Once the pictures are set aside, print the records that follow exactly as written.

══ Supplied data ══

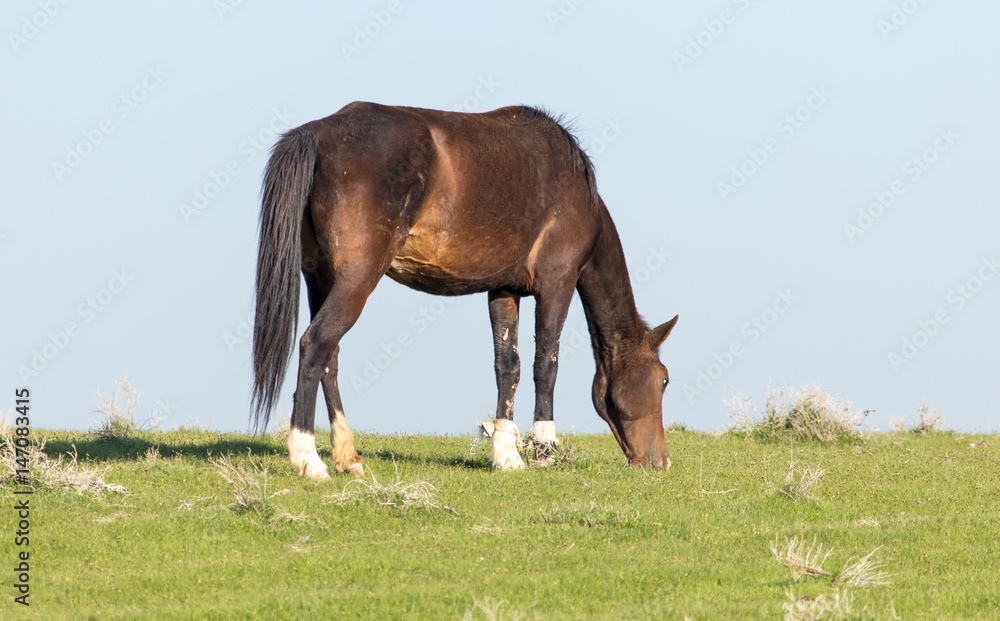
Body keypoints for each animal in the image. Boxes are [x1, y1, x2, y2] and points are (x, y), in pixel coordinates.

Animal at [251, 102, 678, 479]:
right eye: (663, 379)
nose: (660, 461)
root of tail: (319, 132)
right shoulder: (558, 284)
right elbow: (546, 364)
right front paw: (544, 450)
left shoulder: (503, 290)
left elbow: (509, 367)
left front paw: (507, 454)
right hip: (357, 279)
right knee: (315, 344)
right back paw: (308, 459)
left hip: (322, 277)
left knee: (330, 357)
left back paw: (347, 457)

═══

-- Response area --
Body keypoints for each animal in the image. Boxes are [x1, y1, x2, y2] and points are (x, y), in pixel coordinates.

Animal at [251, 102, 678, 479]:
right eye: (663, 379)
nose: (660, 461)
root of tail: (319, 132)
right shoulder: (558, 284)
right elbow: (546, 364)
right front paw: (544, 450)
left shoulder: (503, 290)
left elbow: (509, 367)
left front paw: (507, 454)
right hip: (357, 279)
right knee: (315, 344)
right back paw: (308, 459)
left hip: (322, 277)
left knee: (330, 357)
left back paw: (347, 457)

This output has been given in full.